Journal Paper/Review - Nov 21, 2013

Units
PubMed
Doi

Citation
Bodelle B, Vogl T, Lehnert T, Ackermann H, Wichmann J, Al-Butmeh F, Kerl J, Bauer R, Naguib N, Klein E, Schulz B. Acute intracranial hemorrhage in CT: benefits of sinogram-affirmed iterative reconstruction techniques. AJNR Am J Neuroradiol 2013; 35:445-9.
Type
Journal Paper/Review (English)
Journal
AJNR Am J Neuroradiol 2013; 35
Publication Date
Nov 21, 2013
Issn Electronic
1936-959X
Pages
445-9
Brief description/objective

BACKGROUND AND PURPOSE
Acute intracranial hemorrhage represents a severe and time critical pathology that requires precise and quick diagnosis, mainly by performing a CT scan. The purpose of this study was to compare image quality and intracranial hemorrhage conspicuity in brain CT with sinogram-affirmed iterative reconstruction and filtered back-projection reconstruction techniques at standard (340 mAs) and low-dose tube current levels (260 mAs).

MATERIALS AND METHODS
A total of 94 consecutive patients with intracranial hemorrhage received CT scans either with standard or low-dose protocol by random assignment. Group 1 (n=54; mean age, 64 ± 20 years) received CT at 340 mAs, and group 2 (n=40; mean age, 57 ± 23 years) received CT at 260 mAs. Images of both groups were reconstructed with filtered back-projection reconstruction and 5 iterative strengths (S1-S5) and ranked blind by 2 radiologists for image quality and intracranial hemorrhage on a 5-point scale. Image noise, SNR, dose-length product (mGycm), and mean effective dose (mSv) were calculated.

RESULTS
In both groups, image quality and intracranial hemorrhage conspicuity were rated subjectively with an excellent/good image quality. A higher strength of sinogram-affirmed iterative reconstruction showed an increase in image quality with a difference to filtered back-projection reconstruction (P < .05). Subjective rating showed the best score of image quality and intracranial hemorrhage conspicuity achieved through S3/S4-5. Objective analysis of image quality showed in an increase of SNR with a higher strength of sinogram-affirmed iterative reconstruction.

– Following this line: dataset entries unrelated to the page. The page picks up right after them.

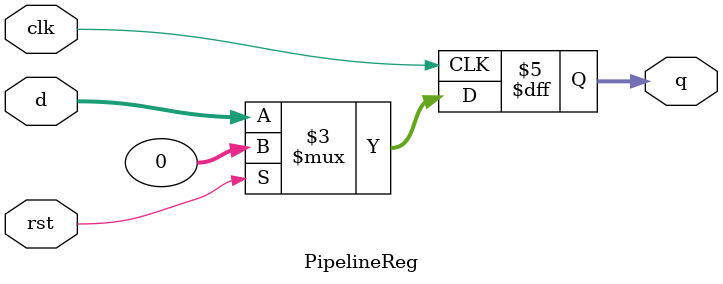
<source format=v>
module PipelineReg #(
    parameter WIDTH = 32
)(
    input wire clk,
    input wire rst,
    input wire [WIDTH-1:0] d,
    output reg [WIDTH-1:0] q
);
    always @(posedge clk) begin
        if (rst) begin
            q <= 0;
        end else begin
            q <= d;
        end
    end


endmodule
</source>
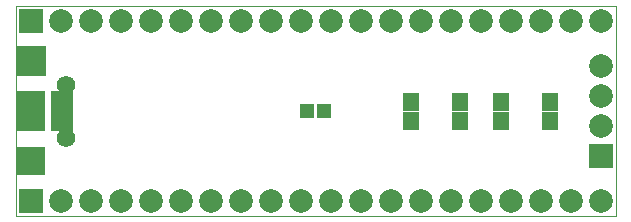
<source format=gts>
G04 (created by PCBNEW (2013-07-07 BZR 4022)-stable) date 03/01/2015 14:14:57*
%MOIN*%
G04 Gerber Fmt 3.4, Leading zero omitted, Abs format*
%FSLAX34Y34*%
G01*
G70*
G90*
G04 APERTURE LIST*
%ADD10C,0.00590551*%
%ADD11C,0.00393701*%
%ADD12R,0.0554331X0.0593701*%
%ADD13R,0.0790551X0.0790551*%
%ADD14C,0.0790551*%
%ADD15R,0.0948X0.1342*%
%ADD16R,0.1027X0.1027*%
%ADD17R,0.0948X0.0948*%
%ADD18C,0.0613*%
%ADD19R,0.0731X0.0357*%
%ADD20R,0.0514X0.0514*%
G04 APERTURE END LIST*
G54D10*
G54D11*
X0Y7000D02*
X0Y0D01*
X20000Y7000D02*
X0Y7000D01*
X20000Y0D02*
X20000Y7000D01*
X0Y0D02*
X20000Y0D01*
G54D12*
X16192Y3185D03*
X16192Y3814D03*
X17807Y3185D03*
X17807Y3814D03*
X14807Y3814D03*
X14807Y3185D03*
X13192Y3814D03*
X13192Y3185D03*
G54D13*
X19500Y2000D03*
G54D14*
X19500Y3000D03*
X19500Y4000D03*
X19500Y5000D03*
G54D13*
X500Y500D03*
G54D14*
X1500Y500D03*
X2500Y500D03*
X3500Y500D03*
X4500Y500D03*
X5500Y500D03*
X6500Y500D03*
X7500Y500D03*
X8500Y500D03*
X9500Y500D03*
X10500Y500D03*
X11500Y500D03*
X12500Y500D03*
X13499Y500D03*
X14500Y500D03*
X15500Y500D03*
X16500Y500D03*
X17500Y500D03*
X18500Y500D03*
X19500Y500D03*
G54D13*
X500Y6500D03*
G54D14*
X1500Y6500D03*
X2500Y6500D03*
X3500Y6500D03*
X4500Y6500D03*
X5500Y6500D03*
X6500Y6500D03*
X7500Y6500D03*
X8500Y6500D03*
X9500Y6500D03*
X10500Y6500D03*
X11500Y6500D03*
X12500Y6500D03*
X13499Y6500D03*
X14500Y6500D03*
X15500Y6500D03*
X16500Y6500D03*
X17500Y6500D03*
X18500Y6500D03*
X19500Y6500D03*
G54D15*
X500Y3500D03*
G54D16*
X500Y5173D03*
G54D17*
X500Y1827D03*
G54D18*
X1681Y2614D03*
X1681Y4386D03*
G54D19*
X1543Y3500D03*
X1543Y3244D03*
X1543Y2988D03*
X1543Y3756D03*
X1543Y4012D03*
G54D20*
X9705Y3500D03*
X10295Y3500D03*
M02*

</source>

Patients in group 2 (mean: 744 mGycm/1.71 mSv) were exposed to a significantly lower dose than those in group 1 (mean: 1045 mGycm/2.40 mSv, P < .01).

CONCLUSIONS
S3 provides better image quality and visualization of intracranial hemorrhage in brain CT at 260 mAs. Dose reduction by almost one-third is possible without significant loss in diagnostic quality.